It’s nearly December and all but the hardiest leaves have dropped from their branches. But if you look carefully at the trees in my garden, you will see something else hanging there. Fat balls, coconut halves, feeders full of peanuts, suet pellets and dried mealworms decorate the stark twigs, calling out to the hungry local birds.
I have a tiny garden but with careful (or to be honest, rather haphazard and lazy) planning I’ve created a little haven for birds, insects and hedgehogs. House sparrows, magpies, pigeons and blackbirds are my year-round guests. With blue tits, starlings, crows, blackcaps, long-tailed tits and great tits popping by as their hunger dictates.
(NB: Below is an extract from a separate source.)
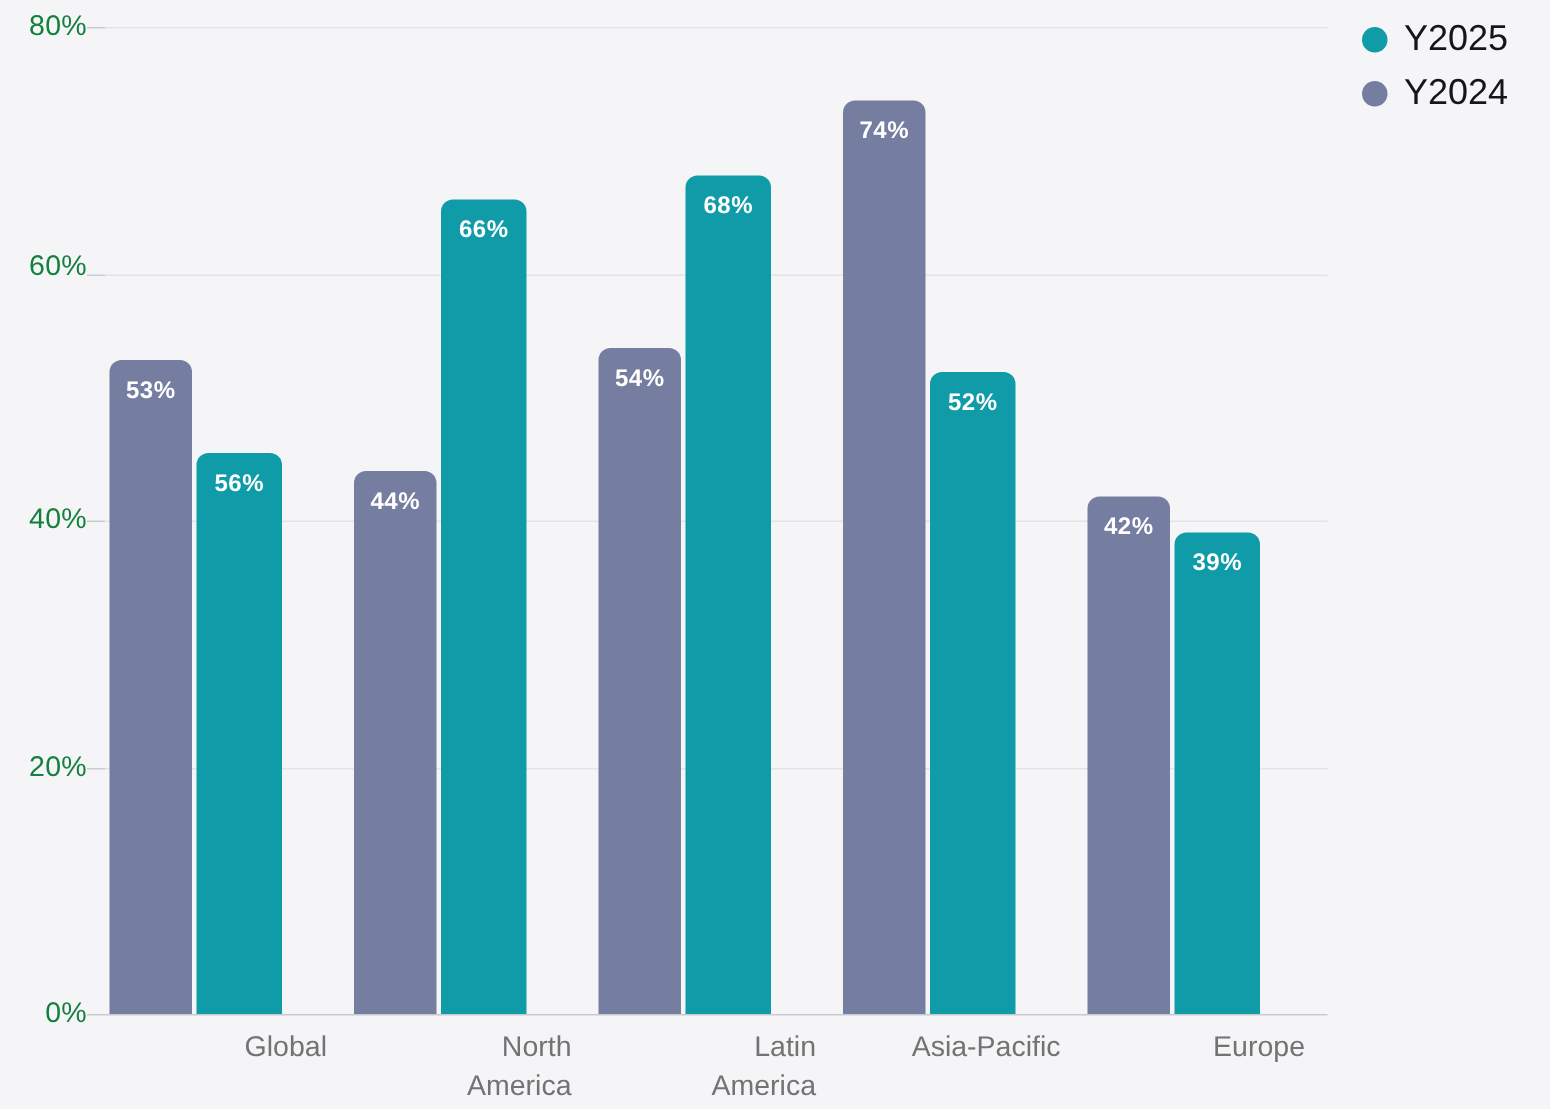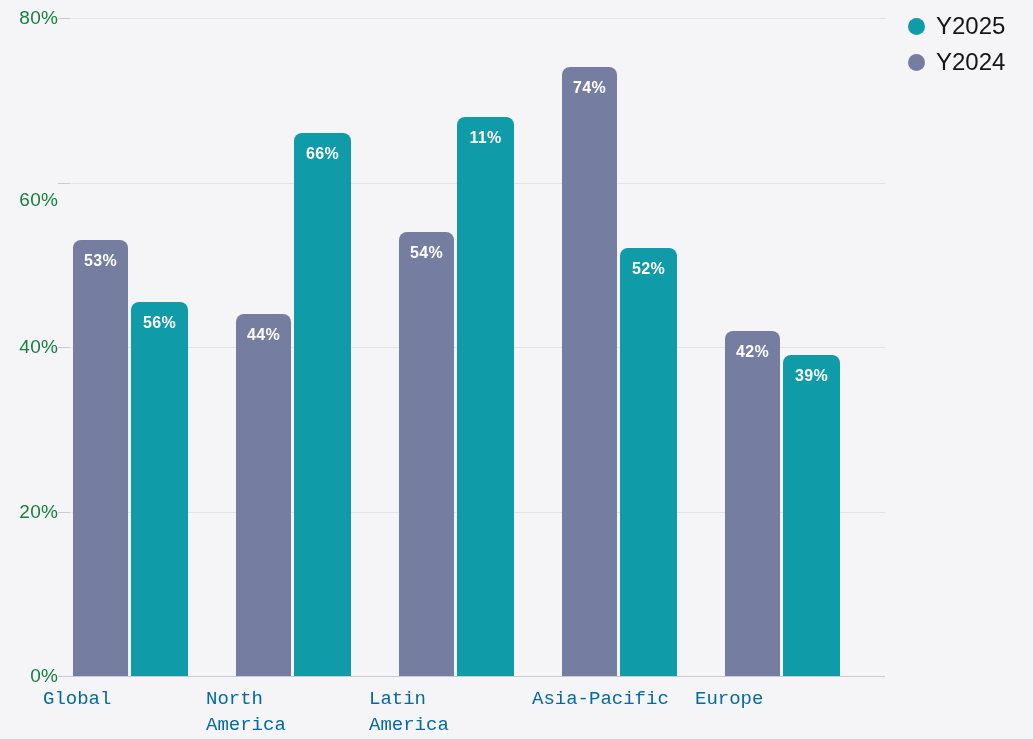"11%" div.bar-value { text: 11% -> 68% }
The house sparrows are my favourites (don’t tell the magpies that!). According to the Royal Society for the Protection of Birds (RSPB), the house sparrow is in decline with numbers in towns and cities declining by 60 per cent. But a quick look at my garden shows where they’re possibly all hiding. It’s not unusual for my small patch of grass to be alive with thirty or more of the little brown balls dancing, pecking and scrapping. For small birds, they are exceptionally loud — especially when they stand on the branch outside my bedroom window indignantly informing me that the feeders need filling.
The sound of birdsong is an obvious pleasure you receive for feeding the birds. From sunrise to sunset, different songs, conversations and warnings will be played out across air. I’m studying for an MA in Travel & Nature Writing and many of my fellow students are experts in identifying bird calls. Indeed my tutor is an actual expert with several books about birds to his name. They can identify birds from half a mile away by a single tweet. But I’m getting better at it — some are obvious, the raspy chatter of the magpies or the lyrical songs of the blackbirds. Sometimes, I join in the conversations, much to the amusement of my husband. But I like to think that the birds and I have a special understanding.
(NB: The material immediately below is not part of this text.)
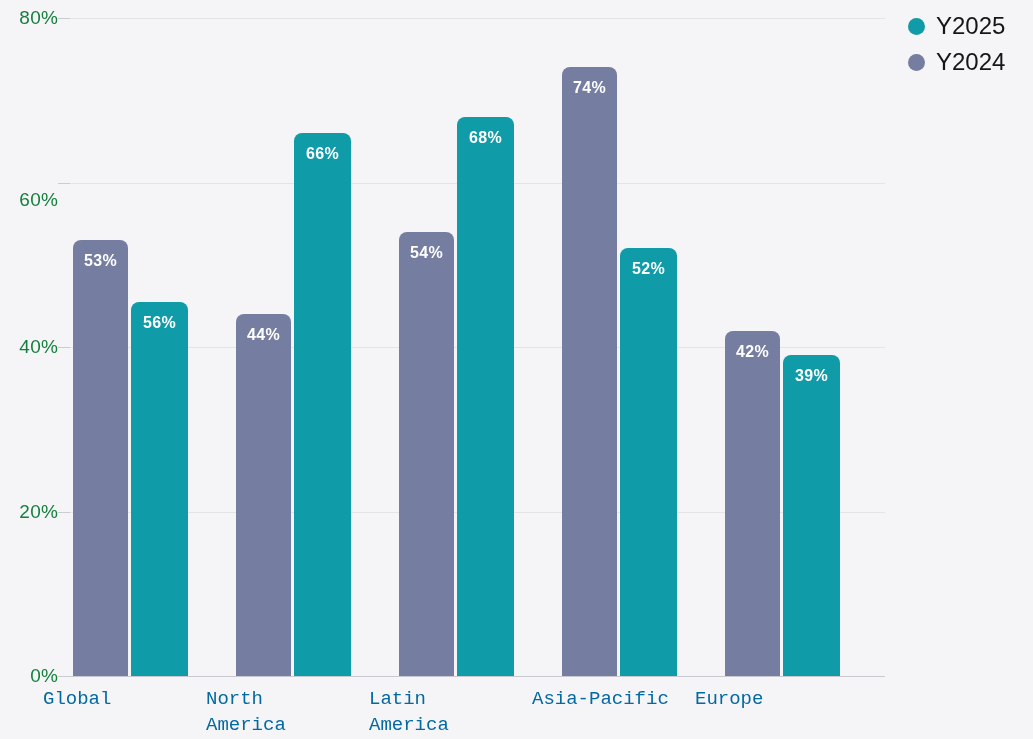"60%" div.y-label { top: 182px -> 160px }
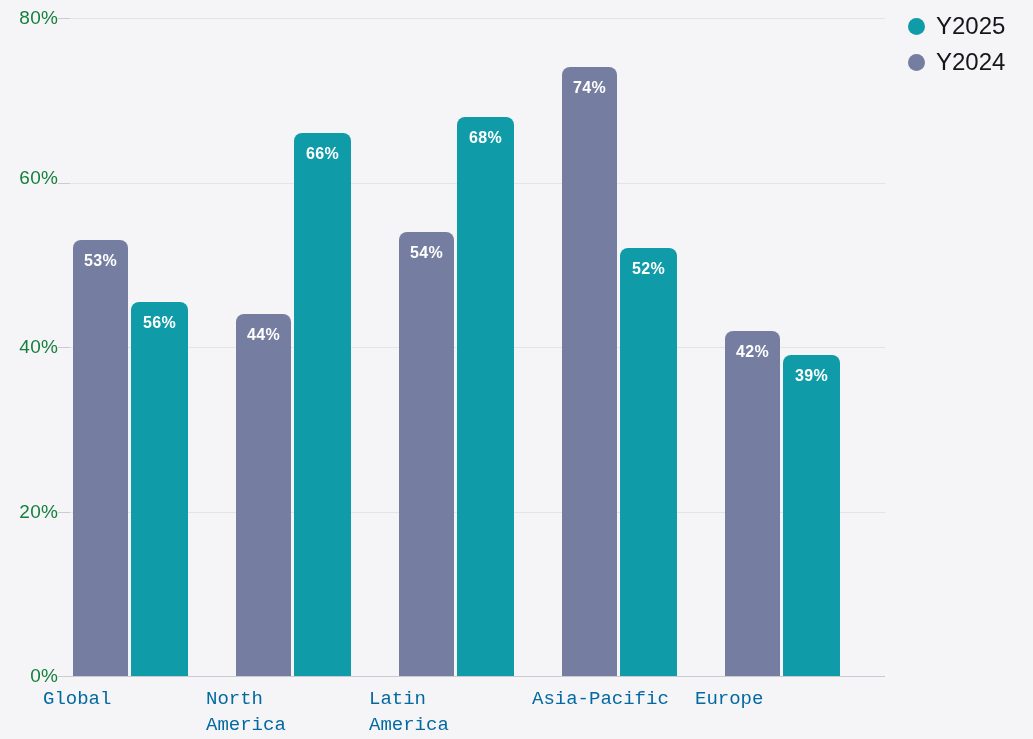"Global" .x-label { color: #0369a1 -> #737373; font-family: Liberation Mono, monospace -> none; text-align: left -> right }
The cacophony of starlings fighting over a fat ball (while ignoring the two with no one on!) often draws me to the window. Starlings fight in the most melodramatic fashion — beaks jabbing, they fly upwards, wings beating the air and each other, screeching they fall back to earth, one of them somehow the winner, the other flies off to a nearby shed roof to sulk. I watch from behind the curtain, a guilty pleasure like peering over your menu as the couple at the next table have a barely veiled arguement.
The sounds of the birds change with the seasons as parents-to-be busy themselves building nests, then the babies take their first flights out into the big world, followed by panicked chirrups if they can’t see their mother nearby. The summer allegro becomes fortissimo in the autumn as the birds fight to be heard over seasonal winds and rain.
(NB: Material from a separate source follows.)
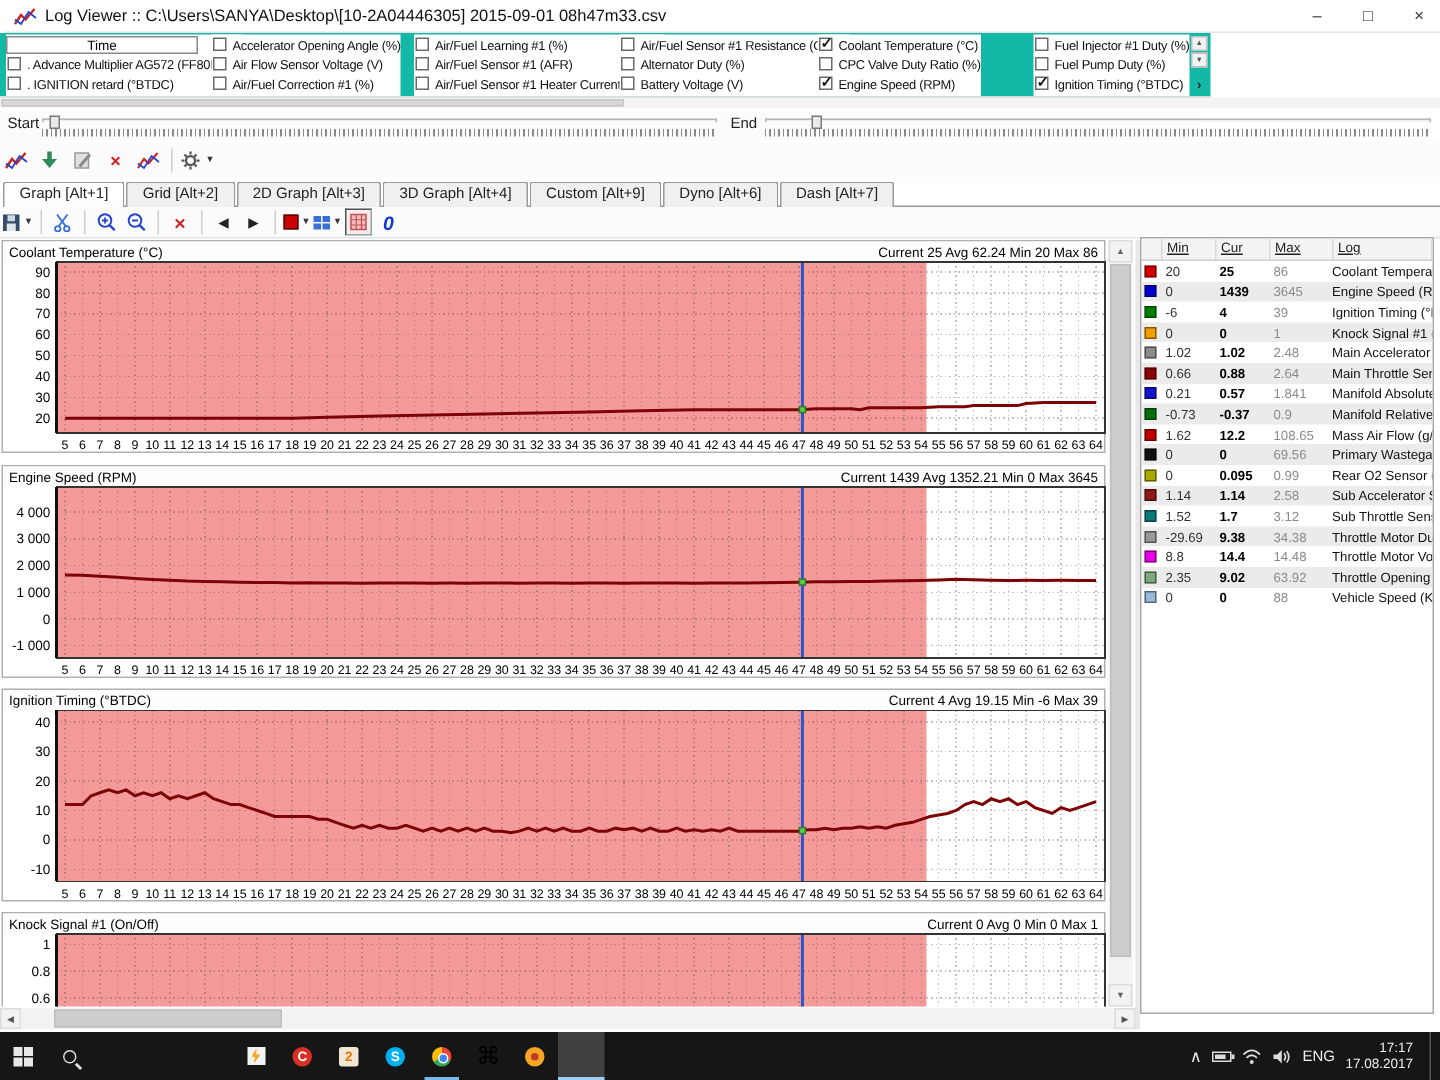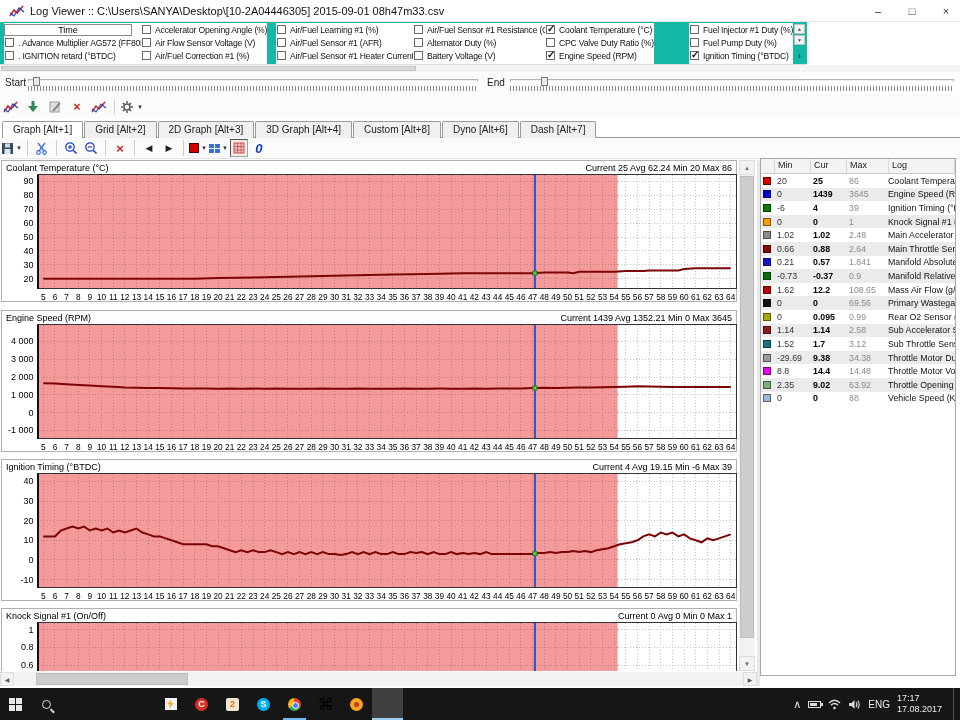"Custom [Alt+8]" span.tab { text: Alt+8 -> Alt+9 }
No matter the time of year it’s hard to wake up grumpy when you wake to the sounds of nature right outside your window.
As well as a relaxing soundtrack, I also enjoy the company the birds provide and the pleasure of observing their personalities. This year we had a family of six magpies who spent most of their day flitting in and out. A highlight of my summer was watching the mother and father teaching their babies how to land on the fence. I spent hours watching the babies miss their landing, fall, then style it out as though they meant to do that. All the while the mother looks down from the fence, I swear she was shaking her head in despair.
This year most of my spring and summer was spent in the garden (book, wine, cake, the balsam of lockdown). The more the birds saw me, the more they relaxed, bravely coming closer, occasionally right up to the patio window, much to the chagrin of the cats (repeat after me “friends not food”). A few minutes here and there lost in watching them, forgetting everything else that was happening in the world, letting nature in and being accepted as part of their world.
They are my escape. The time we share, although heavily anthropomorphized by me (I’m a writer after all!), allows my mind to wander and play and remember that we are part of something much bigger than our everyday worries and distractions.
You don’t need much space to start feeding birds — or even a garden, stick-on feeding boxes will attract birds to your window. If you’re not sure what to feed your birds you can check out this helpful guide from the RSPB.
The world is pants at the moment and we all need that little something that never fails to bring a smile to our face. For me, that is my beautiful wild birds. They brighten my day, make me smile with their little quirks and provide a natural soundtrack to my day.